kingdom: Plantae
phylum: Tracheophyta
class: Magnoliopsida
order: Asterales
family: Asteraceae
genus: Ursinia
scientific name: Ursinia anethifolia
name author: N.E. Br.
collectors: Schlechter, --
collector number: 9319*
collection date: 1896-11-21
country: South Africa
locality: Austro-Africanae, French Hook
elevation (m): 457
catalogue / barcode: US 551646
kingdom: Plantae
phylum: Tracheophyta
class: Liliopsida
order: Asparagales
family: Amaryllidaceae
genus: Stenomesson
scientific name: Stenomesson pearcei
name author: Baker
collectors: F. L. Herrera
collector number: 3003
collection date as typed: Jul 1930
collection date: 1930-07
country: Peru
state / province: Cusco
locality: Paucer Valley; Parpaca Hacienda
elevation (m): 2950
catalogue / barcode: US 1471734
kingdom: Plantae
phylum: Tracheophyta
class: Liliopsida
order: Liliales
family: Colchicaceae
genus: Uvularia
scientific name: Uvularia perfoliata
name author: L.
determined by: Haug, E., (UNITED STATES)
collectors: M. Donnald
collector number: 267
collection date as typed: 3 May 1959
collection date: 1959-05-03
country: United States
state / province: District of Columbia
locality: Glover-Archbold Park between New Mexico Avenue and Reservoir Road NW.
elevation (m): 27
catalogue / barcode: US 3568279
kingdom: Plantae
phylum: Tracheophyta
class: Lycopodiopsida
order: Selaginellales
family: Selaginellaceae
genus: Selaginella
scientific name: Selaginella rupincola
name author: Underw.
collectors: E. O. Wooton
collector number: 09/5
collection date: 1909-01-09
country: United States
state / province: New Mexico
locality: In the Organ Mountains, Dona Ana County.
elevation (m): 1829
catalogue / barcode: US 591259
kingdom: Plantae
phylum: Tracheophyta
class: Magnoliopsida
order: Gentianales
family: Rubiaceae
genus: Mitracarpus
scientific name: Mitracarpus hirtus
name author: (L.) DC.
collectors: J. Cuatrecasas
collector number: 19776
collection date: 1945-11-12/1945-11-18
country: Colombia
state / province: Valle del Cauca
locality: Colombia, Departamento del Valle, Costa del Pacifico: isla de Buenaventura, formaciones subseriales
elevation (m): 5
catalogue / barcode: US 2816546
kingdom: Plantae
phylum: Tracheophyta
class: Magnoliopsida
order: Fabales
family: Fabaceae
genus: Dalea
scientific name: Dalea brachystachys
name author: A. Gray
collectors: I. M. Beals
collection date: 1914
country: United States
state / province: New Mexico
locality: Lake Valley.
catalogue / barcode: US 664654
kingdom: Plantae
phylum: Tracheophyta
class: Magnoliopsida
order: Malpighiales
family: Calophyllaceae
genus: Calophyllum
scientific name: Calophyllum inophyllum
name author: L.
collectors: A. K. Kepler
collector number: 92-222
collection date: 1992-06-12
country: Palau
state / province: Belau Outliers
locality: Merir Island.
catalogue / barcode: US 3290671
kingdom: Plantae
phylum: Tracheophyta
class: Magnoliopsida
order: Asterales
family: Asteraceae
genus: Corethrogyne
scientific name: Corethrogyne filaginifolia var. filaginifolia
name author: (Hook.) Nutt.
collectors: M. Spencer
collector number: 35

+-------+

→ Work instructions
Extract from the records above every line that contains the string "barcode", and reproduce each such line in full.

→ Exercise answer
catalogue / barcode: US 551646
catalogue / barcode: US 1471734
catalogue / barcode: US 3568279
catalogue / barcode: US 591259
catalogue / barcode: US 2816546
catalogue / barcode: US 664654
catalogue / barcode: US 3290671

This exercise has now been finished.